The World Health Organization’s (WHO) international team of investigators Wednesday visited a virology laboratory in the Chinese city of Wuhan, a research center that has been the subject of speculation about the origin of COVID-19.
The team spent about three-and-a-half hours at the Wuhan Institute of Virology. When asked by reporters if they found anything, one off the researchers called from her car as it sped away, "Very interesting. Many questions."
The institute is the subject of conspiracy theories that speculate a laboratory leak caused the city's first coronavirus outbreak in the city. Most scientists reject the hypothesis, but some speculate that a virus captured from the wild could have figured into experiments at the lab to test the risks to humans, and then escaped.
Scientists called for the lab to release details of all coronavirus samples studied there to investigate those theories.

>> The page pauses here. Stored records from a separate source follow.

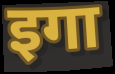
इगा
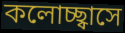
কলোচ্ছ্বাসে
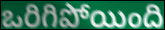
ఒరిగిపోయింది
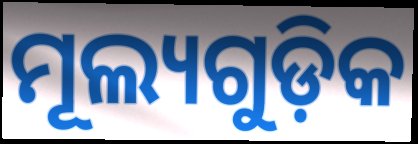
ମୂଲ୍ୟଗୁଡ଼ିକ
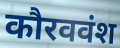
कौरववंश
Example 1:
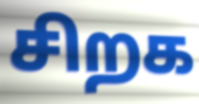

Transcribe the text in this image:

சிறக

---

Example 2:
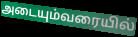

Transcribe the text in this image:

அடையும்வரையில்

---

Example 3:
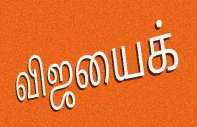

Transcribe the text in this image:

விஜயைக்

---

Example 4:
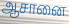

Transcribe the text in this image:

ஆசானை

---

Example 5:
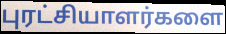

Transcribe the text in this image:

புரட்சியாளர்களை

The lab visit came on day six of the mission to explore the origins of the virus that first appeared in the central China city at the end of the 2019 and has since killed more than 2.2 million people worldwide.
WHO officials, including members of the team, have tried to manage expectations for the mission and have played down the chances of finding any definitive answers on this trip, including how the virus jumped from animals to humans.

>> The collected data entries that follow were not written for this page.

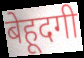
बेहूदगी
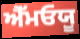
ਐੱਮਓਯੂ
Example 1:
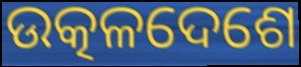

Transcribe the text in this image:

ଉତ୍କଳଦେଶେ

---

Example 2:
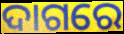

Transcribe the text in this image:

ଦାଗରେ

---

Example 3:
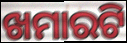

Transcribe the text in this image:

ଖମାରଟି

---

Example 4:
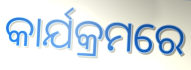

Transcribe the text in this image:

କାର୍ଯକ୍ରମରେ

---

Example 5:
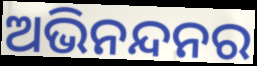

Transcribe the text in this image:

ଅଭିନନ୍ଦନର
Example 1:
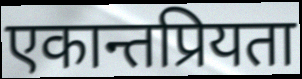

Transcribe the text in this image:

एकान्तप्रियता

But in an interview Tuesday, with Britain’s Sky News, team member and disease ecology expert Peter Daszak said the investigators have seen data that has not been seen before and the team is “really getting somewhere” in their effort to find the source of the virus.
He said, "We will, at the end of this mission, produce a report, which will have some indications of what you know, what the most likely scenarios are, and also some suggestions and really strong indications of what work needs to be done in the next few weeks and months to really get a grip of that."